EXERCISE PROMPT = Check each line of the material for the string "uuid", and copy the lines that have it.

EXTRACTED DATA =
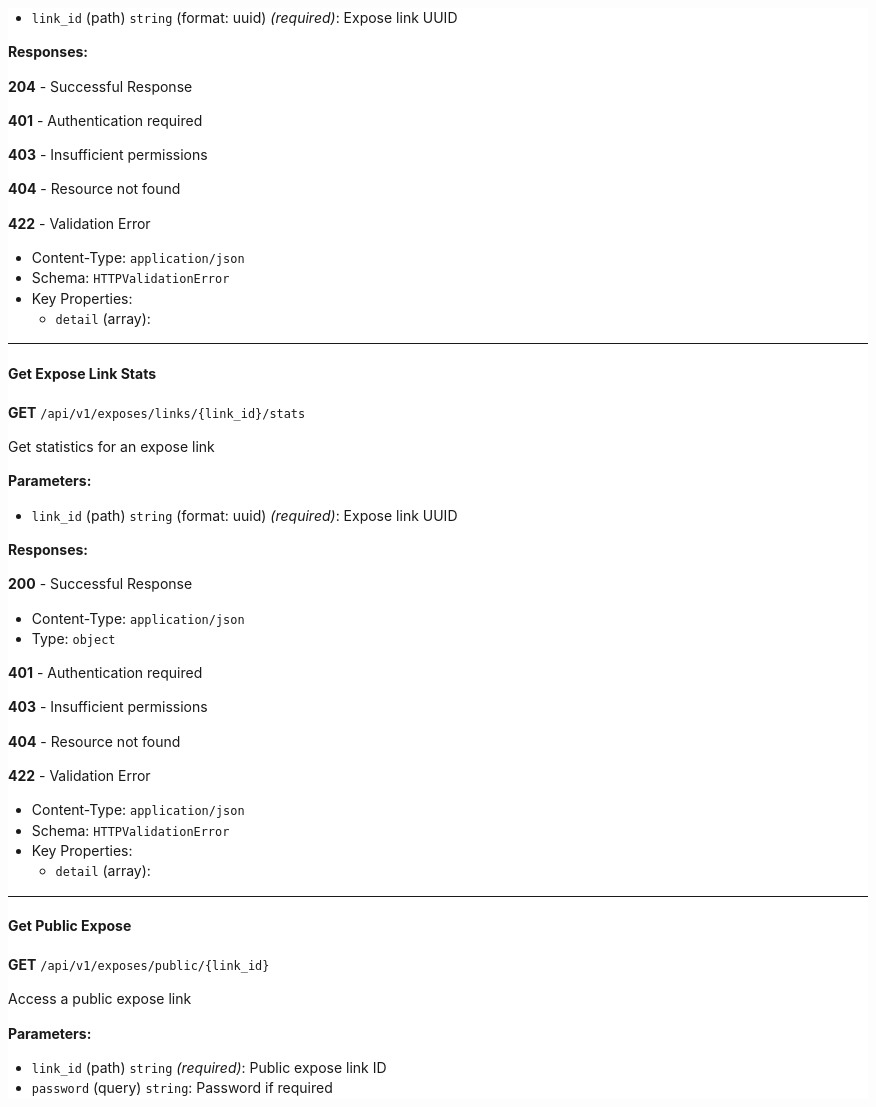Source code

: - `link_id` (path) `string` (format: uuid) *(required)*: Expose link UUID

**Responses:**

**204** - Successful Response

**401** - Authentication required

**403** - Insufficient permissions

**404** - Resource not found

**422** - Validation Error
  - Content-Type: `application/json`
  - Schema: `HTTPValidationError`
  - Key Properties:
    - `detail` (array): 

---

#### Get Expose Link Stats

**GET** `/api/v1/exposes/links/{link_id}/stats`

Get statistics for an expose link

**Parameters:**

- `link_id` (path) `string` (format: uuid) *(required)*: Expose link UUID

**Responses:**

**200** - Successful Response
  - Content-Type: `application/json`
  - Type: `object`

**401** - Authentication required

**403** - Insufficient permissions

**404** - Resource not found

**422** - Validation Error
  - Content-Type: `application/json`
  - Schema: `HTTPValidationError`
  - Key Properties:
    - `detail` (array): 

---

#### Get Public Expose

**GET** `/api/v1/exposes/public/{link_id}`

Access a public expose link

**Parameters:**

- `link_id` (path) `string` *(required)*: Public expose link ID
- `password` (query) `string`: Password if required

RESPONSE AREA =
: - `link_id` (path) `string` (format: uuid) *(required)*: Expose link UUID
- `link_id` (path) `string` (format: uuid) *(required)*: Expose link UUID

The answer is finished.